Sprint CEO Dan Hesse announced during his keynote at NXTcomm08 that Sprint
would finally be rolling out its first commercial WiMAX market launch in
Baltimore this September.
Sprint has two trial markets operating on its WiMAX network in Washington,
D.C. and Chicago. The networks in Baltimore, Washington D.C. and Chicago
were all deployed last year, but TelephonyOnline reports that so far in
the two operating trial areas in Washington, D.C. and Chicago were
only open to employees.
WiMAX service in the Washington, D.C. and Chicago areas will also be opened
to commercial markets this fall. Sprint’s plans for its WiMAX network have hit
hard times as low profits and rising costs for deploying the networks along
with key employee changes -- including Dan Hesse himself replacing former
Sprint CEO Gary Forsee -- conspiring to delay
the service repeatedly.
Much of the keynote was devoted to Sprint’s 4G plans and Sprint says that it
intends to take WiMAX beyond the cell phone and notebook computer user. Sprint
is looking to the embedded chip model to put WiMAX access and connectivity into
all sorts of devices including navigation devices, MP3 players, digital cameras
and the network of sensors and meters maintained by vertical industries.

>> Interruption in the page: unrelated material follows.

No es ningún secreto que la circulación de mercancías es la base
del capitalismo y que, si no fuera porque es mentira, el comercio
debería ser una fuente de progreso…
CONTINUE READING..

Hesse said, “Consumers still can’t seem to get enough data. WiMAX can
deliver blazing fast speeds to all manner of devices, not just cell phones. The
embedded chip model allows us to break free of wireless cell phone group
think.”
Sprint still sees WiMAX as being superior to Long Term Evolution (LTE)
technology that is favored by AT&T and Verizon. This superiority is almost
exclusively tied to the fact that WiMAX will be in the market for several years
before LTE appears.
Nortel announced recently that it would
not support WiMAX at all and would instead focus its development efforts on
LTE equipment for Verizon and AT&T citing that LTE is the most popular technology.